Zimbabwe narrowed its trade deficit to $2.87 billion in the first 10 months of the year from $3.8 billion in the same period in 2013, latest trade data from the national statistics agency shows.
Figures from the Zimbabwe National Statistics Agency (Zimstat)show that imports between January and October amounted to $5.29 billion while exports trailed at $2.42 billion as the economy’s continues its reliance on imports due to a faltering local industry.
In prior year, imports in the first 10 months of the year amounted to $6.6 billion while exports stood at $2.8 billion.
Chocked by a host of operational challenges chiefly absence of cheap working capital, antiquated equipment and stiff competition from imports, Zimbabwe’s industry is struggling to redevelop after years of economic downturn.

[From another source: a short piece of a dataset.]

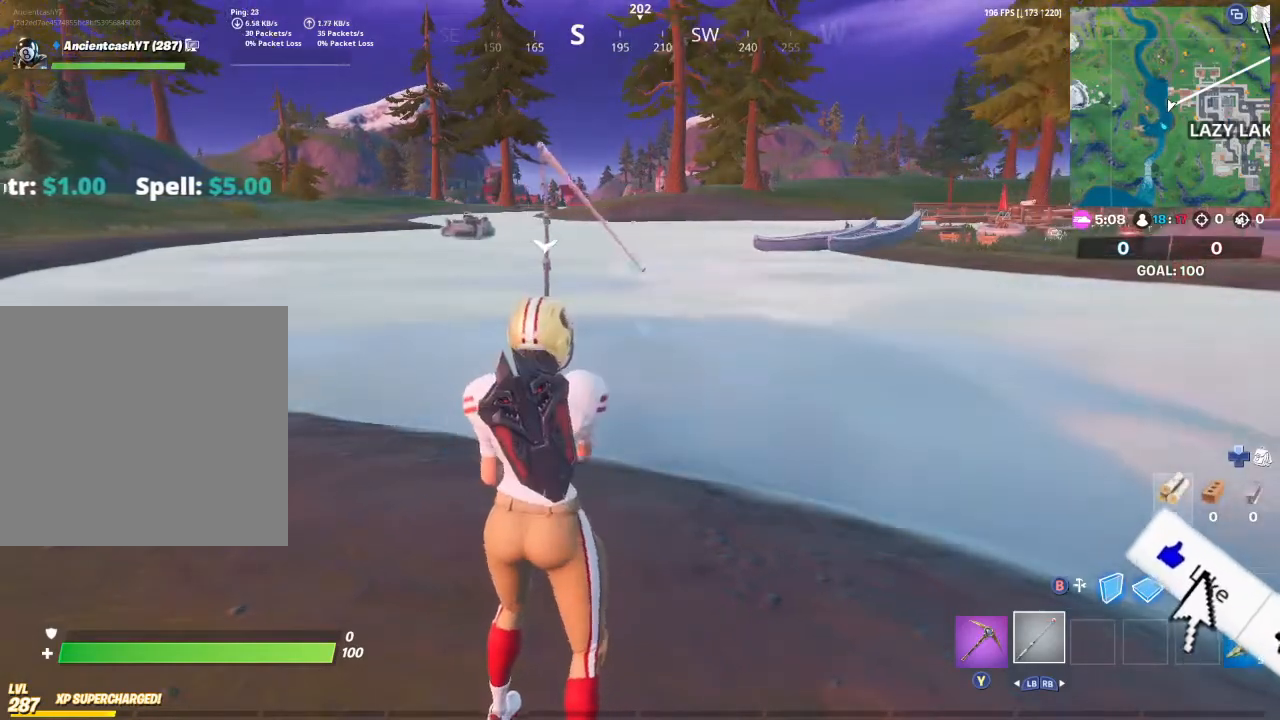
{"buttons": [], "left_stick": "up-left", "right_stick": "center", "events": [[100, "left_stick", "up-left"]]}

The Confederation of Zimbabwe Industries says industry is currently operating at 36 percent down from 39.6 percent last year, with an estimated $2 billion required in the short-term to boost industry fortunes.

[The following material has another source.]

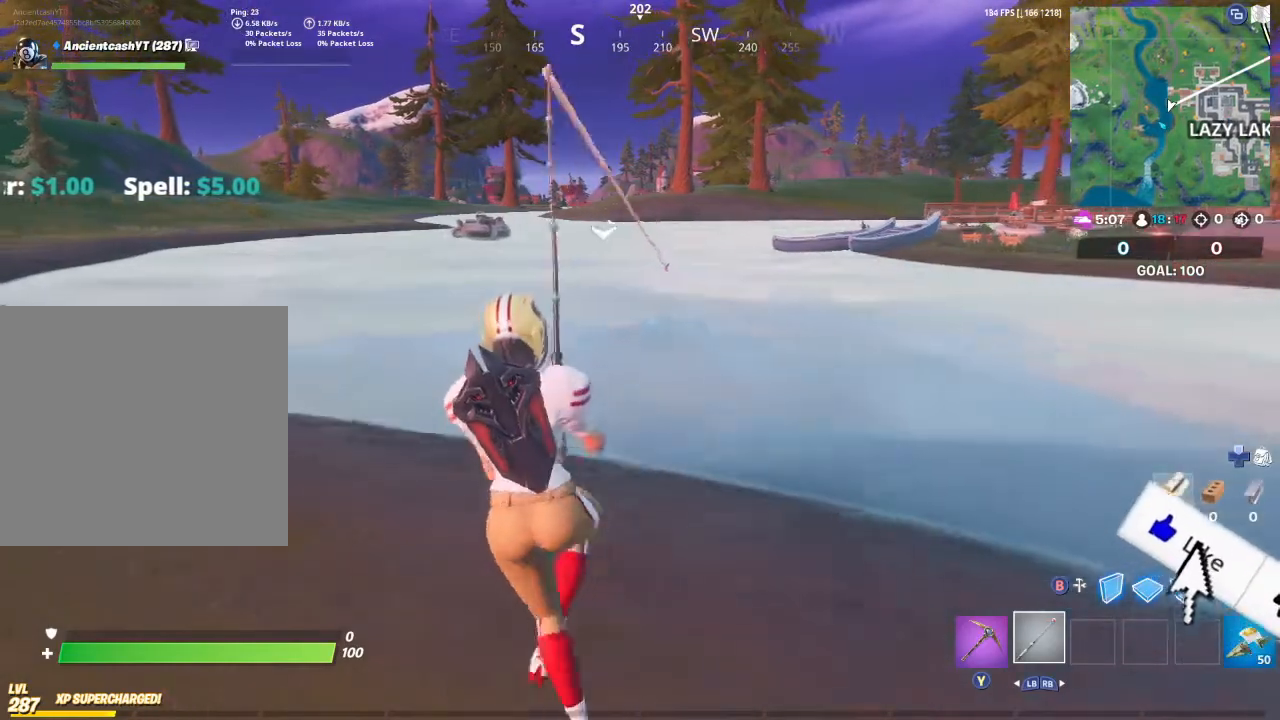
{"buttons": [], "left_stick": "up-left", "right_stick": "center", "events": []}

Government has, however expressed concern at the high level of imports, the bulk of which are consumptive, and has promised to introduce new measures to curtail them in the 2015 budget set for presentation by finance minister Patrick Chinamasa next week.

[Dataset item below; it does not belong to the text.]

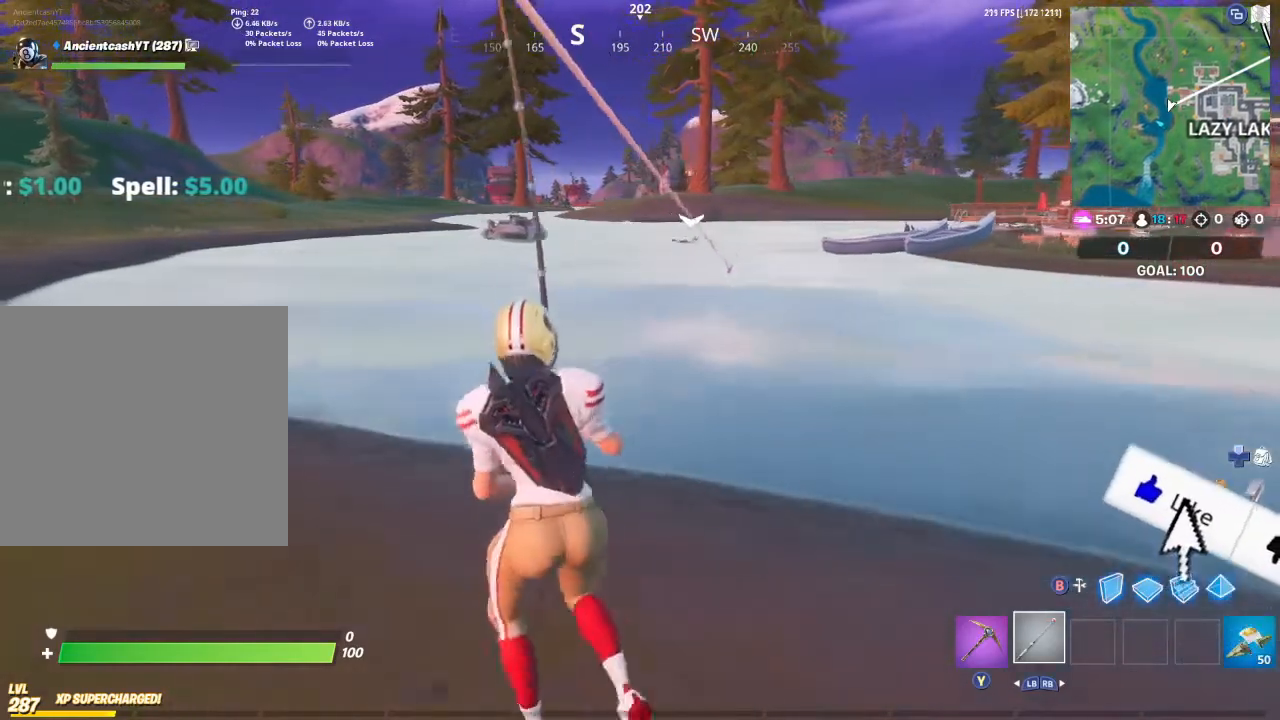
{"buttons": [], "left_stick": "up-left", "right_stick": "center", "events": []}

According to Zimstat, some of the imports are fish, milk, cheese, sausage casings, agricultural products including maize, sugar related confectionaries, biscuits, electrical energy, chemicals, fertilisers, vehicles and generators.
Some of the exports include beef, agricultural produce including tobacco products, wines, minerals and scrap metal.
Reserve Bank of Zimbabwe governor, John Mangudya last week said Zimbabwe’s struggling economy would perform better if imports were curtailed.
“After dollarisation (in 2009) we went on an importing spree,” he said.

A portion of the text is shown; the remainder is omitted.